Julie Green: The Other Side of the Coin

Jan
18
2013

Hey Kids: Food Isn't Your Enemy

(But Your Mom Might Be)

Remember that mom who gained notoriety by not only putting her seven-year-old on a diet but wrote about it in the pages Vogue? Well, Dara-Lynn Weiss is back, defending her decision to publicly shame her daughter, this time in a full-length manuscript.

From where I'm standing, The Heavy: A Mother, A Daughter, A Diet is just more of the same—seconds, if you will—and personally, I have no appetite for what she's dishing up. 

Childhood obesity is no laughing matter. It's an epidemic, granted. Putting a child on a strict diet and effectively demonizing food may make the child lose weight. But at what cost? I'm a great believer in there being no such thing as "good" or "bad" foods. In our house nothing is off limits (if only because human nature dictates that we covet the forbidden). "Bad" foods are simply regulated, moderated. As one of our bloggers cleverly puts it, there are "always" foods like fruits and vegetables and "occasionally" foods like chips and chocolate. Being active is a lifestyle. Exercise is a means to achieving a total wellbeing, not simply an end equated with weight loss. 

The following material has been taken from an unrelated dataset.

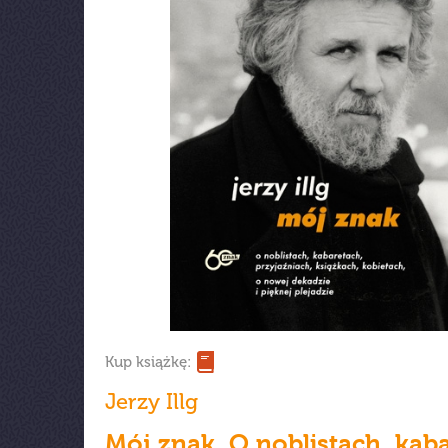
Kup książkę:
Jerzy Illg
Mój znak. O noblistach, kab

Setting up a girl with that kind of relationship with food early on can only foster an unhealthy obsession with the scale in the long run. Like Weiss' daughter, I was also overweight as a kid, at around the same time. Chubby. Fatso. The shame of sitting in the pediatrician's office and being put on a diet—that punitive, damning four-letter word—is still very fresh in my mind. I remember being bullied, badgered and picked on, and not solely by my classmates, either... Needless to say, I slimmed down in time but that battle with food is one that rages on, decades later.

Some kids do need to lose weight. That's a fact. But in order to do so they first need to shed the critical voice and become the guardians of their own nutritional choices.